* [Saved entries]:
[Start of Attachment]

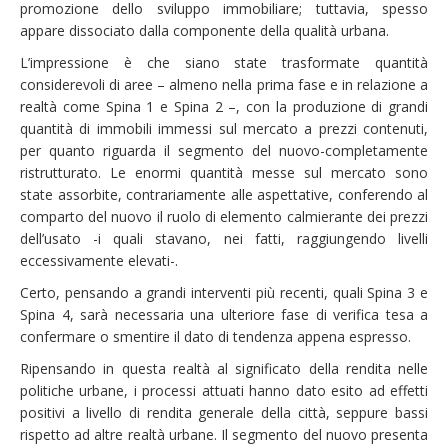
promozione dello sviluppo immobiliare; tuttavia, spesso
appare dissociato dalla componente della qualità urbana.
L’impressione è che siano state trasformate quantità
considerevoli di aree – almeno nella prima fase e in relazione a
realtà come Spina 1 e Spina 2 –, con la produzione di grandi
quantità di immobili immessi sul mercato a prezzi contenuti,
per quanto riguarda il segmento del nuovo-completamente
ristrutturato. Le enormi quantità messe sul mercato sono
state assorbite, contrariamente alle aspettative, conferendo al
comparto del nuovo il ruolo di elemento calmierante dei prezzi
dell’usato -i quali stavano, nei fatti, raggiungendo livelli
eccessivamente elevati-.
Certo, pensando a grandi interventi più recenti, quali Spina 3 e
Spina 4, sarà necessaria una ulteriore fase di verifica tesa a
confermare o smentire il dato di tendenza appena espresso.
Ripensando in questa realtà al significato della rendita nelle
politiche urbane, i processi attuati hanno dato esito ad effetti
positivi a livello di rendita generale della città, seppure bassi
rispetto ad altre realtà urbane. Il segmento del nuovo presenta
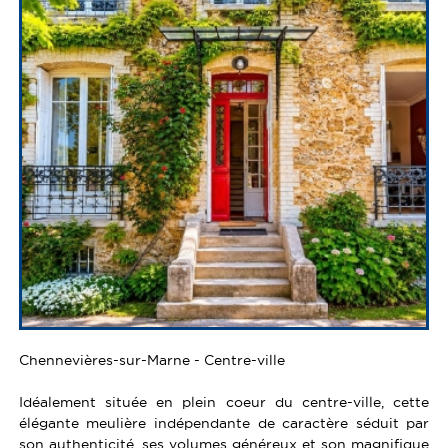
Chennevières-sur-Marne - Centre-ville
Idéalement située en plein coeur du centre-ville, cette
élégante meulière indépendante de caractère séduit par
son authenticité, ses volumes généreux et son magnifique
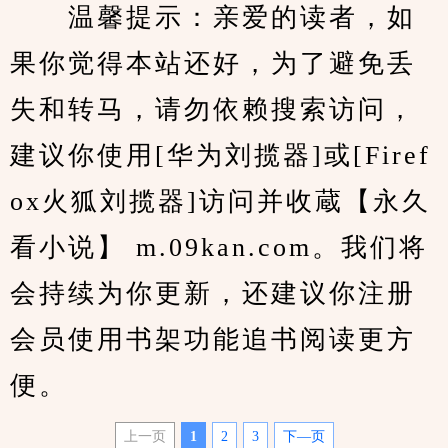
　　温馨提示：亲爱的读者，如
果你觉得本站还好，为了避免丢
失和转马，请勿依赖搜索访问，
建议你使用[华为刘揽器]或[Firef
ox火狐刘揽器]访问并收蔵【永久
看小说】 m.09kan.com。我们将
会持续为你更新，还建议你注册
会员使用书架功能追书阅读更方
便。
上一页
1
2
3
下—页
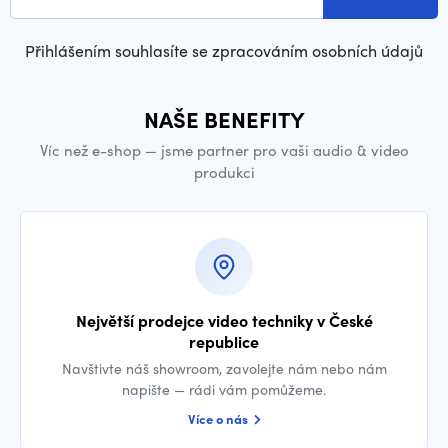
Přihlášením souhlasíte se zpracováním osobních údajů
NAŠE BENEFITY
Víc než e-shop — jsme partner pro vaši audio & video
produkci
Největší prodejce video techniky v České
republice
Navštivte náš showroom, zavolejte nám nebo nám
napište — rádi vám pomůžeme.
Více o nás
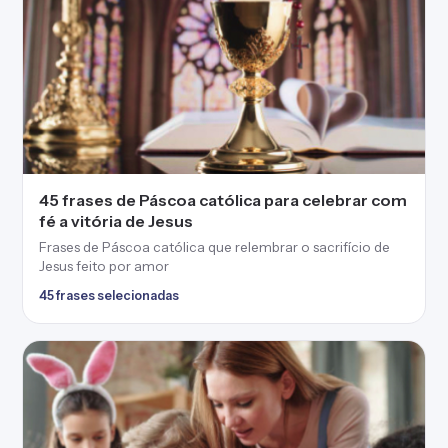
35 frases de Páscoa para alunos que desejam
dias de paz e doçuras
Frases de Páscoa para alunos que levam palavras de
renovação à sua turma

[End of Attachment]

* [WHAT THIS TASK INVOLVES]:
Return the records verbatim, minus pictures.

* [OUTPUT FOR THIS EXERCISE]:
promozione dello sviluppo immobiliare; tuttavia, spesso
appare dissociato dalla componente della qualità urbana.
L’impressione è che siano state trasformate quantità
considerevoli di aree – almeno nella prima fase e in relazione a
realtà come Spina 1 e Spina 2 –, con la produzione di grandi
quantità di immobili immessi sul mercato a prezzi contenuti,
per quanto riguarda il segmento del nuovo-completamente
ristrutturato. Le enormi quantità messe sul mercato sono
state assorbite, contrariamente alle aspettative, conferendo al
comparto del nuovo il ruolo di elemento calmierante dei prezzi
dell’usato -i quali stavano, nei fatti, raggiungendo livelli
eccessivamente elevati-.
Certo, pensando a grandi interventi più recenti, quali Spina 3 e
Spina 4, sarà necessaria una ulteriore fase di verifica tesa a
confermare o smentire il dato di tendenza appena espresso.
Ripensando in questa realtà al significato della rendita nelle
politiche urbane, i processi attuati hanno dato esito ad effetti
positivi a livello di rendita generale della città, seppure bassi
rispetto ad altre realtà urbane. Il segmento del nuovo presenta
Chennevières-sur-Marne - Centre-ville
Idéalement située en plein coeur du centre-ville, cette
élégante meulière indépendante de caractère séduit par
son authenticité, ses volumes généreux et son magnifique
　　温馨提示：亲爱的读者，如
果你觉得本站还好，为了避免丢
失和转马，请勿依赖搜索访问，
建议你使用[华为刘揽器]或[Firef
ox火狐刘揽器]访问并收蔵【永久
看小说】 m.09kan.com。我们将
会持续为你更新，还建议你注册
会员使用书架功能追书阅读更方
便。
上一页
1
2
3
下—页
Přihlášením souhlasíte se zpracováním osobních údajů
NAŠE BENEFITY
Víc než e-shop — jsme partner pro vaši audio & video
produkci
Největší prodejce video techniky v České
republice
Navštivte náš showroom, zavolejte nám nebo nám
napište — rádi vám pomůžeme.
Více o nás
35 frases de Páscoa para alunos que desejam
dias de paz e doçuras
Frases de Páscoa para alunos que levam palavras de
renovação à sua turma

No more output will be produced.